- WHAT YOU SHOULD DO -
Write out all of the lines below as a JSON list of strings, one string per line, with any blank lines left out.

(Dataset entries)
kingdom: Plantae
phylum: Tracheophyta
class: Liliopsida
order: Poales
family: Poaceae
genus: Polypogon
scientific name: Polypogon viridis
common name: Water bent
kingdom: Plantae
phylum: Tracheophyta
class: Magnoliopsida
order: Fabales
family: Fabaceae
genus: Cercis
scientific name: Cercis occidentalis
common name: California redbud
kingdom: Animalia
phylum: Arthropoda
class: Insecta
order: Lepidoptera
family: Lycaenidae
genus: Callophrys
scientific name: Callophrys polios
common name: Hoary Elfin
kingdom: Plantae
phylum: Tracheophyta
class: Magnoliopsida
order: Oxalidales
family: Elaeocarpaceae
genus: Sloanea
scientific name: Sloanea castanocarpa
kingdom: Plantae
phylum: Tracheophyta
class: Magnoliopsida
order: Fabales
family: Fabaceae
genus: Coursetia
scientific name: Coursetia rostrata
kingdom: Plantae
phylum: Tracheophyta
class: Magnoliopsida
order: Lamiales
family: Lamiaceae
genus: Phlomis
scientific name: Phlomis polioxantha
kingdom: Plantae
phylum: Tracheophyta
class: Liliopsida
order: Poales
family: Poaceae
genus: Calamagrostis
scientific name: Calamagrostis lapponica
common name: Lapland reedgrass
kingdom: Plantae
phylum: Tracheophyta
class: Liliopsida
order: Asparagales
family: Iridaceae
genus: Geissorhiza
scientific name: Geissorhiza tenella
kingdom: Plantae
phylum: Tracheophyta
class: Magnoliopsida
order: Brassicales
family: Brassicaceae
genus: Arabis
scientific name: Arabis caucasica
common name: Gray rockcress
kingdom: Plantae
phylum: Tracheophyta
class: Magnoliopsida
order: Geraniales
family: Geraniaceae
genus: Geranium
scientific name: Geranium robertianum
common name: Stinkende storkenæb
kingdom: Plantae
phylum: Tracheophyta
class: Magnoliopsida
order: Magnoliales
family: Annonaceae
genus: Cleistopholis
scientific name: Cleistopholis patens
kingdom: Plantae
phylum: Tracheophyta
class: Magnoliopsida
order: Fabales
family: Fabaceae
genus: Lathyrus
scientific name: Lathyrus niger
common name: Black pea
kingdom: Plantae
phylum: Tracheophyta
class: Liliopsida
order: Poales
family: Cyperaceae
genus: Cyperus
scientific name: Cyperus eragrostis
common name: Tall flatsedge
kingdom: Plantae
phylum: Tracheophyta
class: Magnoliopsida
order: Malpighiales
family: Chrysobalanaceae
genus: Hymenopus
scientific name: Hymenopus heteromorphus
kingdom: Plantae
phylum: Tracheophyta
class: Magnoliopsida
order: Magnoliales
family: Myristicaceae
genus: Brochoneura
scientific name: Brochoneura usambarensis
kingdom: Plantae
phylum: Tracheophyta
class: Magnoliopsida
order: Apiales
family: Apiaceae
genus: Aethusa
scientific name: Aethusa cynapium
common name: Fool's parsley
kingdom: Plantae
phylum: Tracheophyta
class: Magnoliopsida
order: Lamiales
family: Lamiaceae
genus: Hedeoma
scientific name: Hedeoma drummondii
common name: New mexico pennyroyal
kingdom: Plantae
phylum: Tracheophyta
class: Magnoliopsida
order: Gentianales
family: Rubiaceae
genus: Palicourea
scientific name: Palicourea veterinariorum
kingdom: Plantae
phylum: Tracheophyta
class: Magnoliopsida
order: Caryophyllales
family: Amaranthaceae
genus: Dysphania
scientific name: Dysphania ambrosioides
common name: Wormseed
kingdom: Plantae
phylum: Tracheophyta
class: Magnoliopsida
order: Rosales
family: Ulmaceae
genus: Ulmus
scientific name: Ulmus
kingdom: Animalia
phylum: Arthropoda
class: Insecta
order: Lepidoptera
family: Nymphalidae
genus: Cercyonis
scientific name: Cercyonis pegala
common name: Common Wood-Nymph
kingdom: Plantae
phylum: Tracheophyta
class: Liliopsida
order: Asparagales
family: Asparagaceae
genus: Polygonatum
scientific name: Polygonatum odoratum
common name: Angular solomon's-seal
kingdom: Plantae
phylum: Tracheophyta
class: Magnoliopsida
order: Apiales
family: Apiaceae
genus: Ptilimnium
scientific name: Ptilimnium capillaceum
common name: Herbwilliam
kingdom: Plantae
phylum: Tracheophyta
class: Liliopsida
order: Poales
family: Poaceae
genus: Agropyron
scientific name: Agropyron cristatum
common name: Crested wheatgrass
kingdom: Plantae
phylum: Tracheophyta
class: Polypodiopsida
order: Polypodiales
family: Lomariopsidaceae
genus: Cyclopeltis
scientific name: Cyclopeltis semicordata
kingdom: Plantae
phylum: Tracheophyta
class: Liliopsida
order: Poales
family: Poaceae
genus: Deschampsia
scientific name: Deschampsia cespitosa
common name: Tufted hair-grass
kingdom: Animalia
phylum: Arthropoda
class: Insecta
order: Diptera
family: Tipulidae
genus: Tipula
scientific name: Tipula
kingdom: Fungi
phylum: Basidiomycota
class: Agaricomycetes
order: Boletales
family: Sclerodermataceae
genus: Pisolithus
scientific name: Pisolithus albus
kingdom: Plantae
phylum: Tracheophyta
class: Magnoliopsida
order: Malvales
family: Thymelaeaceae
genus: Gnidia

- REPLY -
[
  "kingdom: Plantae",
  "phylum: Tracheophyta",
  "class: Liliopsida",
  "order: Poales",
  "family: Poaceae",
  "genus: Polypogon",
  "scientific name: Polypogon viridis",
  "common name: Water bent",
  "kingdom: Plantae",
  "phylum: Tracheophyta",
  "class: Magnoliopsida",
  "order: Fabales",
  "family: Fabaceae",
  "genus: Cercis",
  "scientific name: Cercis occidentalis",
  "common name: California redbud",
  "kingdom: Animalia",
  "phylum: Arthropoda",
  "class: Insecta",
  "order: Lepidoptera",
  "family: Lycaenidae",
  "genus: Callophrys",
  "scientific name: Callophrys polios",
  "common name: Hoary Elfin",
  "kingdom: Plantae",
  "phylum: Tracheophyta",
  "class: Magnoliopsida",
  "order: Oxalidales",
  "family: Elaeocarpaceae",
  "genus: Sloanea",
  "scientific name: Sloanea castanocarpa",
  "kingdom: Plantae",
  "phylum: Tracheophyta",
  "class: Magnoliopsida",
  "order: Fabales",
  "family: Fabaceae",
  "genus: Coursetia",
  "scientific name: Coursetia rostrata",
  "kingdom: Plantae",
  "phylum: Tracheophyta",
  "class: Magnoliopsida",
  "order: Lamiales",
  "family: Lamiaceae",
  "genus: Phlomis",
  "scientific name: Phlomis polioxantha",
  "kingdom: Plantae",
  "phylum: Tracheophyta",
  "class: Liliopsida",
  "order: Poales",
  "family: Poaceae",
  "genus: Calamagrostis",
  "scientific name: Calamagrostis lapponica",
  "common name: Lapland reedgrass",
  "kingdom: Plantae",
  "phylum: Tracheophyta",
  "class: Liliopsida",
  "order: Asparagales",
  "family: Iridaceae",
  "genus: Geissorhiza",
  "scientific name: Geissorhiza tenella",
  "kingdom: Plantae",
  "phylum: Tracheophyta",
  "class: Magnoliopsida",
  "order: Brassicales",
  "family: Brassicaceae",
  "genus: Arabis",
  "scientific name: Arabis caucasica",
  "common name: Gray rockcress",
  "kingdom: Plantae",
  "phylum: Tracheophyta",
  "class: Magnoliopsida",
  "order: Geraniales",
  "family: Geraniaceae",
  "genus: Geranium",
  "scientific name: Geranium robertianum",
  "common name: Stinkende storkenæb",
  "kingdom: Plantae",
  "phylum: Tracheophyta",
  "class: Magnoliopsida",
  "order: Magnoliales",
  "family: Annonaceae",
  "genus: Cleistopholis",
  "scientific name: Cleistopholis patens",
  "kingdom: Plantae",
  "phylum: Tracheophyta",
  "class: Magnoliopsida",
  "order: Fabales",
  "family: Fabaceae",
  "genus: Lathyrus",
  "scientific name: Lathyrus niger",
  "common name: Black pea",
  "kingdom: Plantae",
  "phylum: Tracheophyta",
  "class: Liliopsida",
  "order: Poales",
  "family: Cyperaceae",
  "genus: Cyperus",
  "scientific name: Cyperus eragrostis",
  "common name: Tall flatsedge",
  "kingdom: Plantae",
  "phylum: Tracheophyta",
  "class: Magnoliopsida",
  "order: Malpighiales",
  "family: Chrysobalanaceae",
  "genus: Hymenopus",
  "scientific name: Hymenopus heteromorphus",
  "kingdom: Plantae",
  "phylum: Tracheophyta",
  "class: Magnoliopsida",
  "order: Magnoliales",
  "family: Myristicaceae",
  "genus: Brochoneura",
  "scientific name: Brochoneura usambarensis",
  "kingdom: Plantae",
  "phylum: Tracheophyta",
  "class: Magnoliopsida",
  "order: Apiales",
  "family: Apiaceae",
  "genus: Aethusa",
  "scientific name: Aethusa cynapium",
  "common name: Fool's parsley",
  "kingdom: Plantae",
  "phylum: Tracheophyta",
  "class: Magnoliopsida",
  "order: Lamiales",
  "family: Lamiaceae",
  "genus: Hedeoma",
  "scientific name: Hedeoma drummondii",
  "common name: New mexico pennyroyal",
  "kingdom: Plantae",
  "phylum: Tracheophyta",
  "class: Magnoliopsida",
  "order: Gentianales",
  "family: Rubiaceae",
  "genus: Palicourea",
  "scientific name: Palicourea veterinariorum",
  "kingdom: Plantae",
  "phylum: Tracheophyta",
  "class: Magnoliopsida",
  "order: Caryophyllales",
  "family: Amaranthaceae",
  "genus: Dysphania",
  "scientific name: Dysphania ambrosioides",
  "common name: Wormseed",
  "kingdom: Plantae",
  "phylum: Tracheophyta",
  "class: Magnoliopsida",
  "order: Rosales",
  "family: Ulmaceae",
  "genus: Ulmus",
  "scientific name: Ulmus",
  "kingdom: Animalia",
  "phylum: Arthropoda",
  "class: Insecta",
  "order: Lepidoptera",
  "family: Nymphalidae",
  "genus: Cercyonis",
  "scientific name: Cercyonis pegala",
  "common name: Common Wood-Nymph",
  "kingdom: Plantae",
  "phylum: Tracheophyta",
  "class: Liliopsida",
  "order: Asparagales",
  "family: Asparagaceae",
  "genus: Polygonatum",
  "scientific name: Polygonatum odoratum",
  "common name: Angular solomon's-seal",
  "kingdom: Plantae",
  "phylum: Tracheophyta",
  "class: Magnoliopsida",
  "order: Apiales",
  "family: Apiaceae",
  "genus: Ptilimnium",
  "scientific name: Ptilimnium capillaceum",
  "common name: Herbwilliam",
  "kingdom: Plantae",
  "phylum: Tracheophyta",
  "class: Liliopsida",
  "order: Poales",
  "family: Poaceae",
  "genus: Agropyron",
  "scientific name: Agropyron cristatum",
  "common name: Crested wheatgrass",
  "kingdom: Plantae",
  "phylum: Tracheophyta",
  "class: Polypodiopsida",
  "order: Polypodiales",
  "family: Lomariopsidaceae",
  "genus: Cyclopeltis",
  "scientific name: Cyclopeltis semicordata",
  "kingdom: Plantae",
  "phylum: Tracheophyta",
  "class: Liliopsida",
  "order: Poales",
  "family: Poaceae",
  "genus: Deschampsia",
  "scientific name: Deschampsia cespitosa",
  "common name: Tufted hair-grass",
  "kingdom: Animalia",
  "phylum: Arthropoda",
  "class: Insecta",
  "order: Diptera",
  "family: Tipulidae",
  "genus: Tipula",
  "scientific name: Tipula",
  "kingdom: Fungi",
  "phylum: Basidiomycota",
  "class: Agaricomycetes",
  "order: Boletales",
  "family: Sclerodermataceae",
  "genus: Pisolithus",
  "scientific name: Pisolithus albus",
  "kingdom: Plantae",
  "phylum: Tracheophyta",
  "class: Magnoliopsida",
  "order: Malvales",
  "family: Thymelaeaceae",
  "genus: Gnidia"
]